Le refus des talibans de permettre aux femmes et aux filles afghanes de recevoir une éducation est également une erreur stratégique qui fait obstacle aux efforts du gouvernement pour obtenir l’acceptation internationale et trouver des partenaires fiables qui soutiendraient le développement économique et structurel de l’Afghanistan. La situation géostratégique importante de l’Afghanistan lui a valu une grande attention politique de la part des grandes puissances mondiales et régionales pendant une grande partie de son histoire. Souvent, cela s’est traduit par un conflit prolongé et a abouti à ce que les questions de sécurité éclipsent toutes les discussions et tous les engagements mondiaux avec l’Afghanistan. S’ils veulent sérieusement apporter la stabilité au pays et construire un avenir prospère pour le pays, les talibans doivent s’efforcer d’élargir l’intérêt mondial en Afghanistan au-delà de la sécurité et détourner l’agenda de l’engagement mondial avec le pays vers les questions de développement. Un tel changement créerait non seulement les conditions nécessaires à des projets et initiatives internationaux susceptibles de créer des emplois et d’atténuer les souffrances de millions d’Afghans vivant dans des conditions désastreuses, mais contribuerait également à mettre fin à l’isolement international de l’Afghanistan et à ouvrir la voie à son intégration dans le reste du pays. du monde.

En laissant passer une autre année scolaire sans résoudre le problème, le gouvernement intérimaire de Kaboul démontre un manque inquiétant de capacité à élaborer ce qui aurait dû être un mécanisme simple pour créer les conditions dans lesquelles les filles seraient autorisées à retourner à l’école. Ainsi, il signale à la communauté internationale, y compris au monde musulman, qu’on ne peut pas lui faire confiance et bloque pratiquement tout engagement axé sur le développement qui pourrait mettre fin à son isolement actuel. Toute nouvelle procrastination sur cette question aura sans aucun doute des conséquences négatives aux niveaux local, régional et mondial sur les talibans et sur leurs efforts pour démontrer l’applicabilité de l’islam politique aux défis de développement d’aujourd’hui.

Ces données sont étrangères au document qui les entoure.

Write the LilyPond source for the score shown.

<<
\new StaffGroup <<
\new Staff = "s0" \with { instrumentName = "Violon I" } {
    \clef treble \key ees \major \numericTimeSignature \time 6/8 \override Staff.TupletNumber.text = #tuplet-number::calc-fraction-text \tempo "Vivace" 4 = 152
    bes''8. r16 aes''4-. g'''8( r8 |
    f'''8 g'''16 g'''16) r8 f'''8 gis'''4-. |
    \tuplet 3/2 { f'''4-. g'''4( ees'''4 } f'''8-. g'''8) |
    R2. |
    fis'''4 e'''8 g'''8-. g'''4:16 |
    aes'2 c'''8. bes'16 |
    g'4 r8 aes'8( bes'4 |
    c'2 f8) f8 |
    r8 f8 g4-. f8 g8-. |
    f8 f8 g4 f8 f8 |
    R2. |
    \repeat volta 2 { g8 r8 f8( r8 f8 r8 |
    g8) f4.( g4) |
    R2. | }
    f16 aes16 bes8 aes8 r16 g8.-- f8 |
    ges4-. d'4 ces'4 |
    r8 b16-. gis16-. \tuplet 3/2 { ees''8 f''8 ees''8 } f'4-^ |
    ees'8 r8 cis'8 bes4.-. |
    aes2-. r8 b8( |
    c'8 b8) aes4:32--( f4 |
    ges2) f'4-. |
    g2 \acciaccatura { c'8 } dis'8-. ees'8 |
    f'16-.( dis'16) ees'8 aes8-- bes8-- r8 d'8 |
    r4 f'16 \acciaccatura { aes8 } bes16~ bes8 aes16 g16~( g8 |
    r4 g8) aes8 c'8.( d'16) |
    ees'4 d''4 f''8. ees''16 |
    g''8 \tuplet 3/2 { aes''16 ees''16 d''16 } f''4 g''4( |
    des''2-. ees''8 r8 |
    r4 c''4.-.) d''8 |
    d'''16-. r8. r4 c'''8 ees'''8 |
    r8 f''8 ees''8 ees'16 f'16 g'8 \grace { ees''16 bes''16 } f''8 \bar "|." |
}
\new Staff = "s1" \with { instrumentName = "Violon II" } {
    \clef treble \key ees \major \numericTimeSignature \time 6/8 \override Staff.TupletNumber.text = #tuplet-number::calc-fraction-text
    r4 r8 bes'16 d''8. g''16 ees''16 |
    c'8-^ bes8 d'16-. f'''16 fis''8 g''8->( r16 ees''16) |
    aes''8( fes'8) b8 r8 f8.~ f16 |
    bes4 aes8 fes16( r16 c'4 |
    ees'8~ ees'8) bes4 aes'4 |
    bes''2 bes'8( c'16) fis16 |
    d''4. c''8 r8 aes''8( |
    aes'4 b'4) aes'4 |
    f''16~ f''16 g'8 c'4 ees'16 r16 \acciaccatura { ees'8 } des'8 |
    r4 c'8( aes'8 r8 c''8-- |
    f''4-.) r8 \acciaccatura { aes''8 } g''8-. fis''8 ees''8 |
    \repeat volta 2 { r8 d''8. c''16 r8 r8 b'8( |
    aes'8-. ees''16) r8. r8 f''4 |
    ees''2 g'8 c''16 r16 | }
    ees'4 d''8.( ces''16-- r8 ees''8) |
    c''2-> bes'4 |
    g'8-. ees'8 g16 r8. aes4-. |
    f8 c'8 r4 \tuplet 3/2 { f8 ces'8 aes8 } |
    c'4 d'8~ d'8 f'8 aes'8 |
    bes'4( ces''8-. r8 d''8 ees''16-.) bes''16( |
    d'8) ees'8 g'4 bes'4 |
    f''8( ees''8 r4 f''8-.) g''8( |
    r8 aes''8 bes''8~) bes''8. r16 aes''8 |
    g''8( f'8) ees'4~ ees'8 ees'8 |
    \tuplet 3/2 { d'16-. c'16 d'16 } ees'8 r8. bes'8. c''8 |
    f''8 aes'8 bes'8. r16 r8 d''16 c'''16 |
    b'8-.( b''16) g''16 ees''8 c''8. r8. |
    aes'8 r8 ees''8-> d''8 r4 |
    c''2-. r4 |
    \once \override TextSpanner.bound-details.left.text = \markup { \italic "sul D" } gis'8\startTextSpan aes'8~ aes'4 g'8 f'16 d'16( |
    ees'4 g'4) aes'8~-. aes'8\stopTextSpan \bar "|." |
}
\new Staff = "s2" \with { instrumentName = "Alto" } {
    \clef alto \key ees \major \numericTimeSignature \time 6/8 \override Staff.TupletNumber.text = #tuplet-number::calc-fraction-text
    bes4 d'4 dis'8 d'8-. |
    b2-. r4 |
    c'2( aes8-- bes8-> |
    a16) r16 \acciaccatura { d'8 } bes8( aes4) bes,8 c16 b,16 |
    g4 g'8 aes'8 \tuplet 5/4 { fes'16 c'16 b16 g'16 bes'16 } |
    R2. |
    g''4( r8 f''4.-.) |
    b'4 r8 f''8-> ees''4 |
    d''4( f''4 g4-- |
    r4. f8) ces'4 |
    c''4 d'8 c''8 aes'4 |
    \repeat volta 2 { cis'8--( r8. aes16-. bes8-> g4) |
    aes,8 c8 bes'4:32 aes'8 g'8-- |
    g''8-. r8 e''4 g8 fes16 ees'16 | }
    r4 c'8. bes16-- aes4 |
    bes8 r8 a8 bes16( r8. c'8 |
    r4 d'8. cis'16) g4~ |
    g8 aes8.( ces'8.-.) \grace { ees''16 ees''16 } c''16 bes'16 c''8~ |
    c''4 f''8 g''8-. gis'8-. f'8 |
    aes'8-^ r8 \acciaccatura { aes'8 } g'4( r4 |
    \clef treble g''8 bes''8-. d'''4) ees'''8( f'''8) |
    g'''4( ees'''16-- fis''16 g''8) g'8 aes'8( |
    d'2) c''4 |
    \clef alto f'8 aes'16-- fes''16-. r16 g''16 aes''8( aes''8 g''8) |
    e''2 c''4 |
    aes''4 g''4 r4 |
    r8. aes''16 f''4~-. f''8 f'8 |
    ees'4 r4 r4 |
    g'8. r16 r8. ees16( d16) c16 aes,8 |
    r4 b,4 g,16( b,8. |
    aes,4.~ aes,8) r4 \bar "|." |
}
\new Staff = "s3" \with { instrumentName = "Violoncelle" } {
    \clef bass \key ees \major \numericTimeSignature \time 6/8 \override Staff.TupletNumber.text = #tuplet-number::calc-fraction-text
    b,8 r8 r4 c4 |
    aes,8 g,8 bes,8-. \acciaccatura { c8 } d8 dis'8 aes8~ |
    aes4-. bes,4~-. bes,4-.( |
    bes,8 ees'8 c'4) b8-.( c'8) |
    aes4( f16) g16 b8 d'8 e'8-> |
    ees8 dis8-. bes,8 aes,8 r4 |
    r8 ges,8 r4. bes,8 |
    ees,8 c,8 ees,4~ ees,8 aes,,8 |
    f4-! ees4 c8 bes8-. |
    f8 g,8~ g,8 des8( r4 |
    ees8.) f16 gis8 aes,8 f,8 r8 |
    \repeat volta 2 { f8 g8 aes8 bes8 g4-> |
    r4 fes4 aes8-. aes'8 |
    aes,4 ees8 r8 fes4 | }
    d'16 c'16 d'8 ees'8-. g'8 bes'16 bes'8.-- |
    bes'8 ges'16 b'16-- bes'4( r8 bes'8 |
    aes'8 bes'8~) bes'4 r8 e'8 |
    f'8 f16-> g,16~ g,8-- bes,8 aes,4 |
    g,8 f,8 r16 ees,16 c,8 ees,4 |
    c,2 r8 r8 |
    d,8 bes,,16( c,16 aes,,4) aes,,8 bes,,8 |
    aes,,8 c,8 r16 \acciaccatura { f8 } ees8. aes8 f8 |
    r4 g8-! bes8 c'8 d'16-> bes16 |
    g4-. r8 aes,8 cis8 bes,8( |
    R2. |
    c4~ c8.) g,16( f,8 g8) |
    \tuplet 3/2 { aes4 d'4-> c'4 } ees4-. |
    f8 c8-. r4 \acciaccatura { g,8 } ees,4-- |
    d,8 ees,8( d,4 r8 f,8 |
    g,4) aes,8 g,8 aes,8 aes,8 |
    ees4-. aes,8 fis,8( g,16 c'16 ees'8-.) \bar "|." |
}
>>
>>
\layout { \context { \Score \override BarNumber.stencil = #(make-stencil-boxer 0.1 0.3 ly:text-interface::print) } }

Il est grand temps pour les talibans de réparer cette erreur flagrante et de prouver à leur propre peuple et au reste du monde qu’ils sont un leader digne de confiance et un gardien responsable des futures mères et filles de sa nation.

Les opinions exprimées dans cet article appartiennent à l’auteur et ne reflètent pas nécessairement la position éditoriale d’Al Jazeera.